● **DOCUMENT SECTION**:
Exploring Freedom In Spider-Man 2

by Kyle Hilliard on Jul 04, 2014 at 02:00 PM

Today we’re taking a look at games that offer a sense of freedom. The first open-world game I played was Grand Theft Auto III. As impressed as I was by my ability to go anywhere, it had the same restrictions to exploration as a non-virtual human would have in a real city. I could go anywhere, but I was still restricted to the ground. I could move faster horizontally by getting in a car, but vertical traversal was still out of my reach. Spider-Man 2’s city may have felt less alive and had fewer avenues of entertainment than Grand Theft Auto III, but it was the first game I felt like I was playing in a true virtual playground with a whole new set of rules for traversal.

I’m not even a particularly big Spider-Man fan. I enjoyed the films, but was probably one of the few in the audience who was more interested in seeing the new movie from the director of The Evil Dead than I was about seeing a Spider-Man movie. I didn’t fall in love with the game because I finally got to be Spider-Man; I fell in love because I could climb to the top of a building, dive from the top, and fire off a web at the last second to miss the ground and fling myself off into the distance.

● **PROVIDED RECORDS**:
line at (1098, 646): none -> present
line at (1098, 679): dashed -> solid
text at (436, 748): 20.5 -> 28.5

--

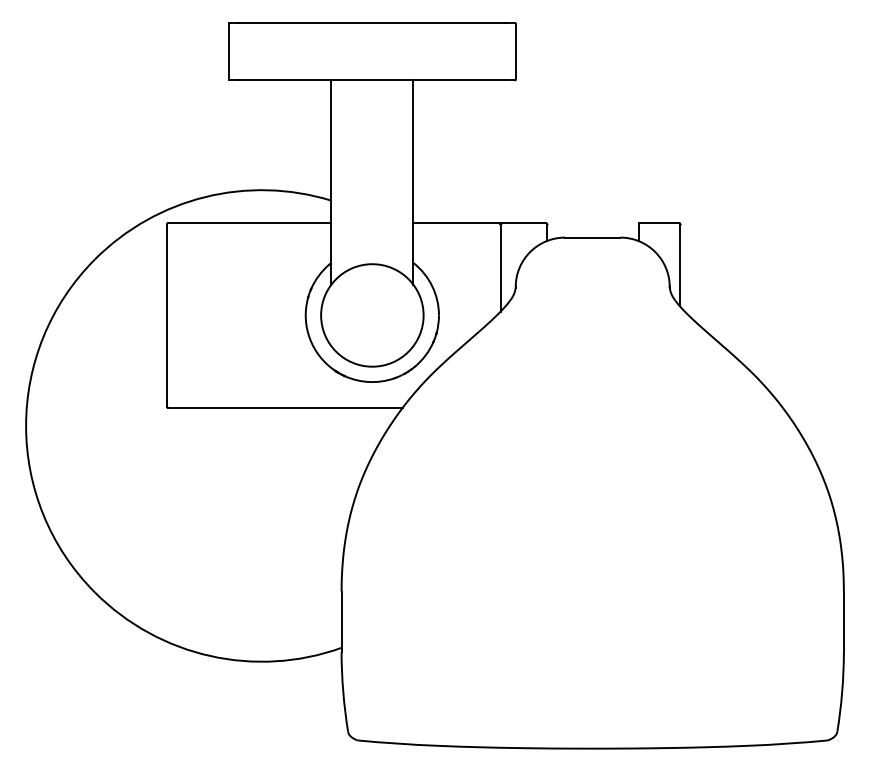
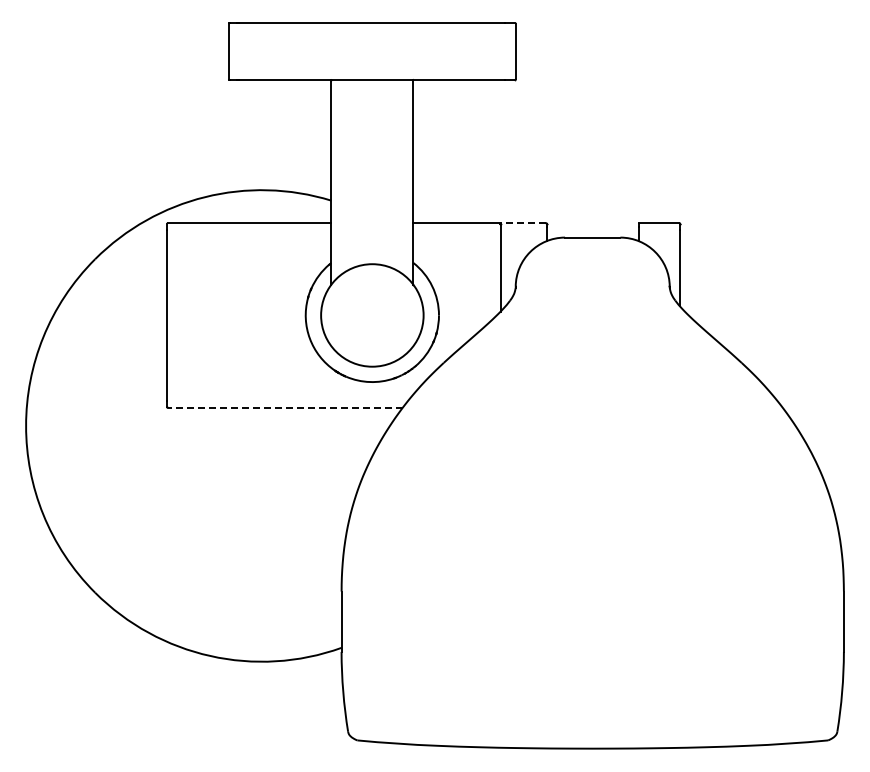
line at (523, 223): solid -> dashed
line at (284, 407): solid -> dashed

...

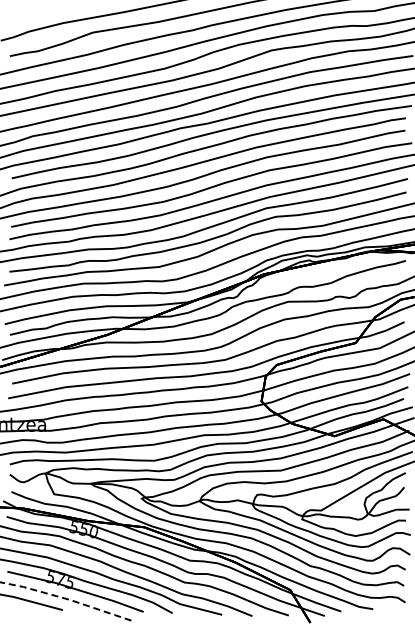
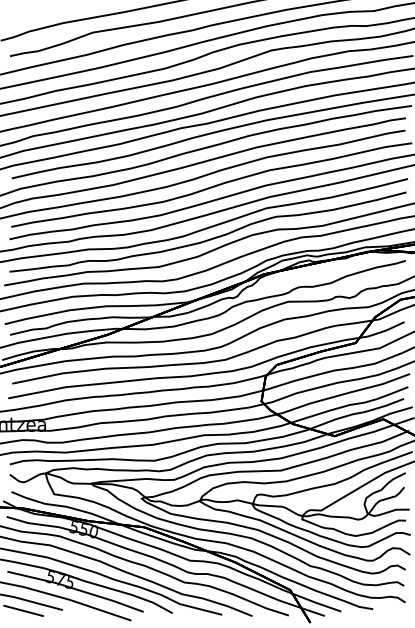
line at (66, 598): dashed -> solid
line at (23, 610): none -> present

● **EXERCISES TO COMPLETE**:
**a)** From the Spider-Man 2 article, extract everything from "Exploring Freedom In" down to "rules for traversal.".
**b)** List the actions the Spider-Man 2 article names in its final sentence as the reasons the writer fell in love with the game.
**c)** State whether each statement agrees with the Spider-Man 2 article, and support each answer with the deciding words quoted from it.
(i) The first open-world game the writer played was Grand Theft Auto III.
(ii) The writer is a particularly big Spider-Man fan.
(iii) In Grand Theft Auto III, getting in a car made vertical traversal possible.

● **ANSWERS FOR THIS EXERCISE**:
**a)**
Exploring Freedom In Spider-Man 2

by Kyle Hilliard on Jul 04, 2014 at 02:00 PM

Today we’re taking a look at games that offer a sense of freedom. The first open-world game I played was Grand Theft Auto III. As impressed as I was by my ability to go anywhere, it had the same restrictions to exploration as a non-virtual human would have in a real city. I could go anywhere, but I was still restricted to the ground. I could move faster horizontally by getting in a car, but vertical traversal was still out of my reach. Spider-Man 2’s city may have felt less alive and had fewer avenues of entertainment than Grand Theft Auto III, but it was the first game I felt like I was playing in a true virtual playground with a whole new set of rules for traversal.

**b)**
- Climb to the top of a building
- Dive from the top
- Fire off a web at the last second to miss the ground
- Fling oneself off into the distance

**c)**
(i) Yes: "The first open-world game I played was Grand Theft Auto III."
(ii) No: "I’m not even a particularly big Spider-Man fan."
(iii) No: "I could move faster horizontally by getting in a car, but vertical traversal was still out of my reach."